Supplement research isn’t the problem, writes Elan Sudberg. It’s what people are doing with it.

Elan Sudberg, CEO

July 25, 2014

3 Min Read
Opening Pandora's Box, or Simplifying Research for the Media

Scientific research is the seed from which the dietary supplement industry will grow. We all know herbs and vitamins work because we all take them (well, most of us) and benefit from their powers. I take a handful morning and night and when I don't, I, well, I can't say. The FDA has not evaluated my claims.

While they have been around longer than we have and are the foundation to almost all current pharmaceutical medicines, herbals are still a no-no and will get you in big trouble. Due to restrictions by the FDA and FTC, we cannot state the obvious nor can we state shared effects. The classic script: "This statement has not been evaluated by the FDA. This product is not intended to diagnose, treat, cure, or prevent any disease" must be on every product and your marketing claims must be in check.

Ultimately, I agree with these rules in an effort to protect us from those who would take advantage of the gullible, naive, and desperate-for-a-solution demographics. That said, the industry will stagnate without mandated research to substantiate what we may have already known, suspected, or theorized.

In recent years, research has become the marketing team's way of communicating to the customer. With just a smidge of reproducible evidence that “product 'X' may do 'Y', 'Z%' of the time,” marketing departments begin to engineer products as if they are wise formulators.  Based on the newest ingredient with a small study backing it, marketing teams will produce a new product to meet what the consumers don’t yet realize they want.

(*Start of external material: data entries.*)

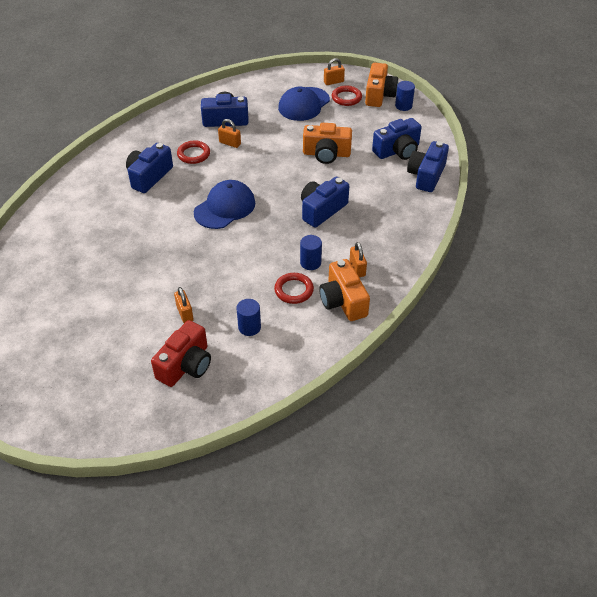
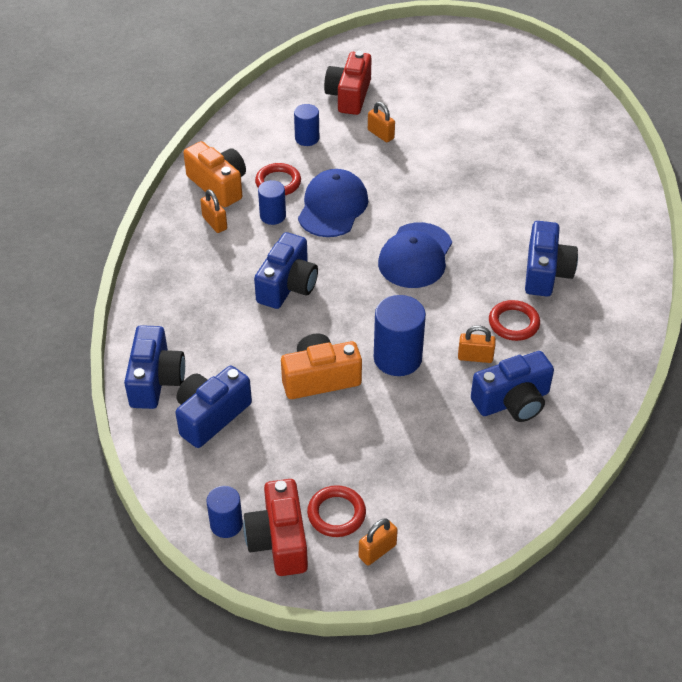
camera: 160 degrees right, 0 degrees up
(275, 153) = (397, 358): none -> blue cylinder
(304, 104) = (404, 474): blue cap -> blue cap (333, 207)
(379, 95) = (279, 540): orange camera -> red camera

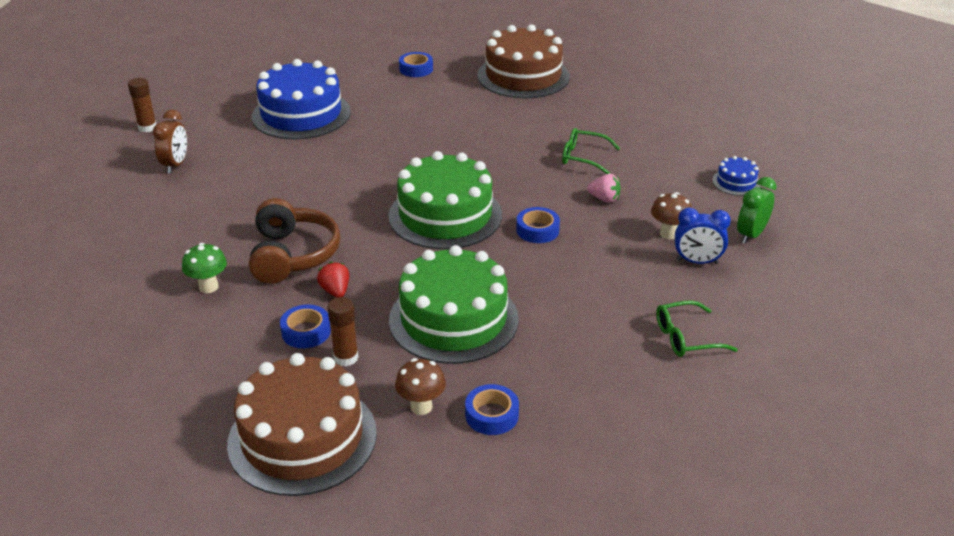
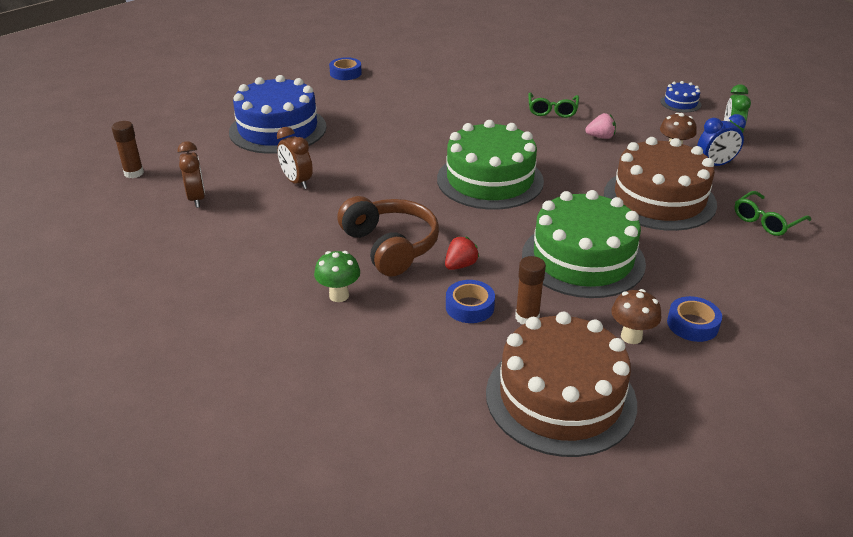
camera: 25 degrees left, 0 degrees up
(270, 171) = (297, 182): none -> brown clock
(335, 291) = (460, 265): red strawberry -> red strawberry turned 90 degrees clockwise
(523, 76) = (441, 61): brown cake -> brown cake (659, 199)
(537, 230) = (575, 172): blue tape -> none
(583, 157) = (552, 110): green glasses -> green glasses turned 75 degrees counterclockwise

And it’s played right into the hands of Dr. Oz and his infamous effect.

Ah, Dr. Oz. He is neither a dietician nor a nutritionist but a cardiothoracic surgeon who enjoys the sensationalism of recommending dietary supplements to the gullible, naïve, and desperate-for-a-solution demographic. He has been both helpful and damaging to the dietary supplement industry—helpful by bringing awareness to the mainstream consumer of the potential benefits of this industry's bounty and damaging by bringing awareness to the mainstream scam artists: the potential revenue of this industry's naive customer base.

Dr. Oz has given countless Americans hope and confidence to try new products. Unfortunately, he is promoting occasionally questionable products made by cheaters mimicking those products with poor quality ingredients. The FDA and FTC has made it clear not to make unsubstantiated claims about your products from the bottles themselves and even on your companies Facebook site. Meanwhile, since he is not selling these products—nor is he prescribing them—he continues to make such unwanted claims to his audience.

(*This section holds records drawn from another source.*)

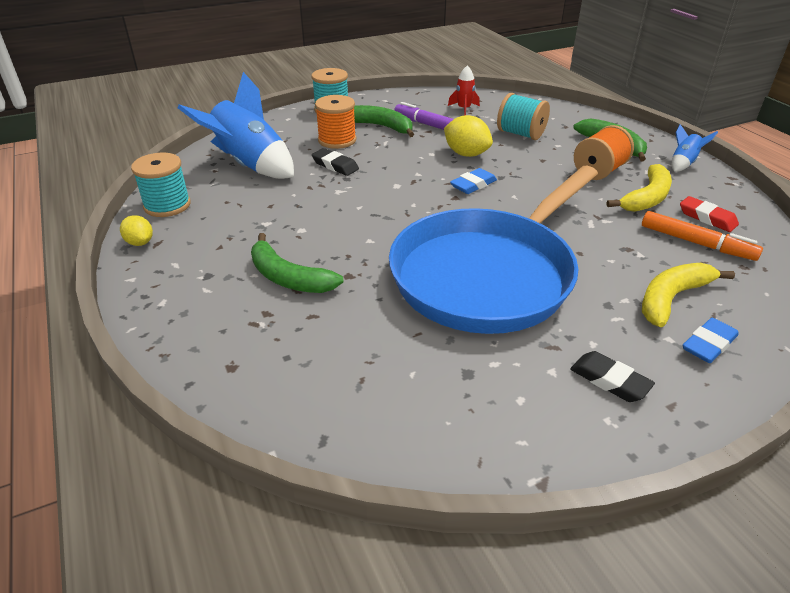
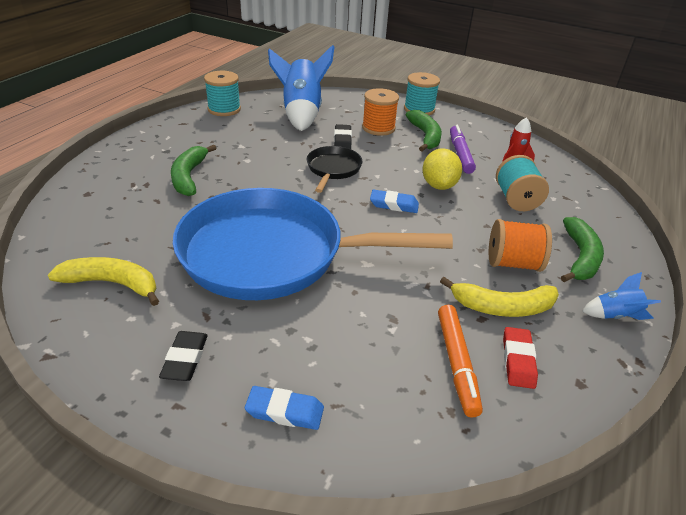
camera: 50 degrees right, 0 degrees up
(140, 242) = (178, 118): yellow lemon -> none
(380, 190) = (333, 169): none -> black pan
(672, 298) = (338, 368): yellow banana -> yellow banana (112, 284)

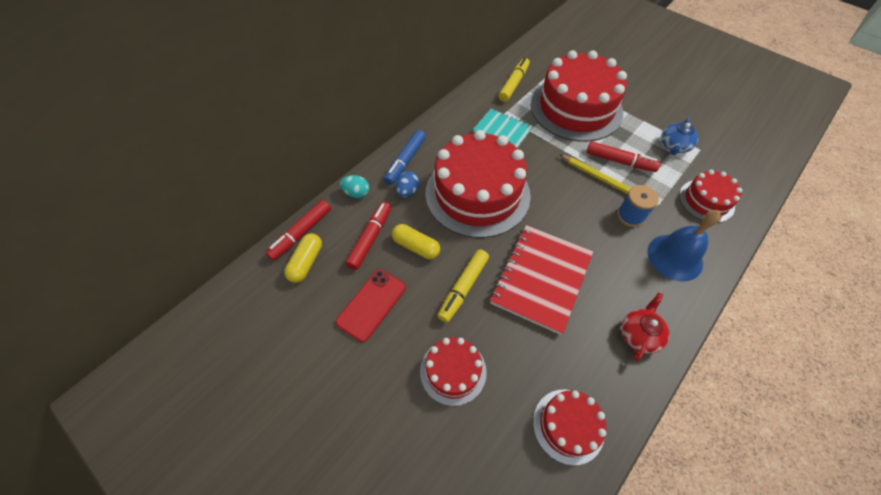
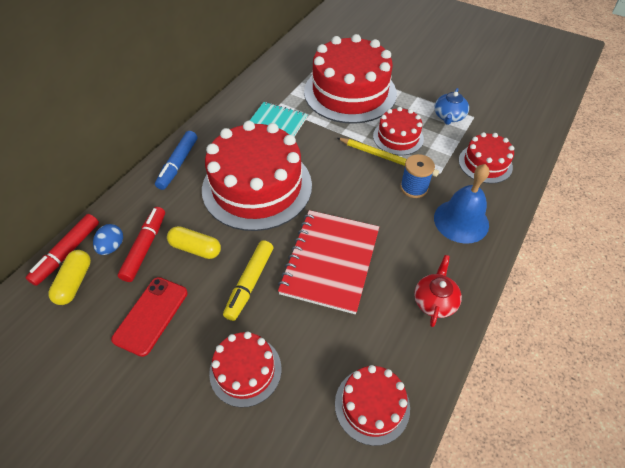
camera: 10 degrees left, 5 degrees down
(356, 193) = (127, 203): turquoise egg -> none
(407, 191) = (182, 194): blue egg -> blue egg (112, 247)
(513, 84) = (285, 76): yellow marker -> none
(620, 161) = (398, 137): red marker -> red cake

Unless you have a subscription to Journal of Ethnopharmacology or The World Journal of Gastroenterology and can fully understand peer reviewed research like a peer than your best bet to learning about new research is by following the various industry websites. Usually, they will post summarized versions for us to review and pretend we understand. The publication, HerbalGram and AHPA's weekly News Report both do great jobs in presenting current and relevant research reviews.

Still, some of these are way over our heads if we don't have degrees in chemistry or may have one—but have long forgotten the foundations. From these research studies we are told that product 'X' may do 'Y', 'Z%' of the time. This makes us feel better most of the time, and then we go look for cheaper versions of product X on the web.

It’s a vicious cycle, and it’s one that I’m not sure how to stop it. If we simplify the science, the industry looks like it’s making claims. That’s what compels consumers to buy products, even though that FDA and FTC forbid that practice. We could eliminate Dr. Oz, but that’s a temporary fix. His type of sensationalism will never cease. We feed off the hope given by his authority. If Dr. Oz goes away, the Food Babe or the Pill Hunk will take his place.

We want to be heard and we can’t afford to be inscrutable. We just have to hope that the right messenger comes along, before the wrong people get angry.

About the Author(s)

Elan Sudberg

CEO, Alkemist Labs

Élan M. Sudberg is CEO of Alkemist Labs, a passionately committed contract testing laboratory specializing in plant and fungal identity, potency and purity testing for the food, beverage, nutraceutical and psychedelic industries. His favorite part of his job is catching cheaters, and he is known for pushing the industry to continually raise the bar on quality and transparency. Élan holds a degree in chemistry from California State University Long Beach, and he is on the American Herbal Products Association (AHPA) board of trustees.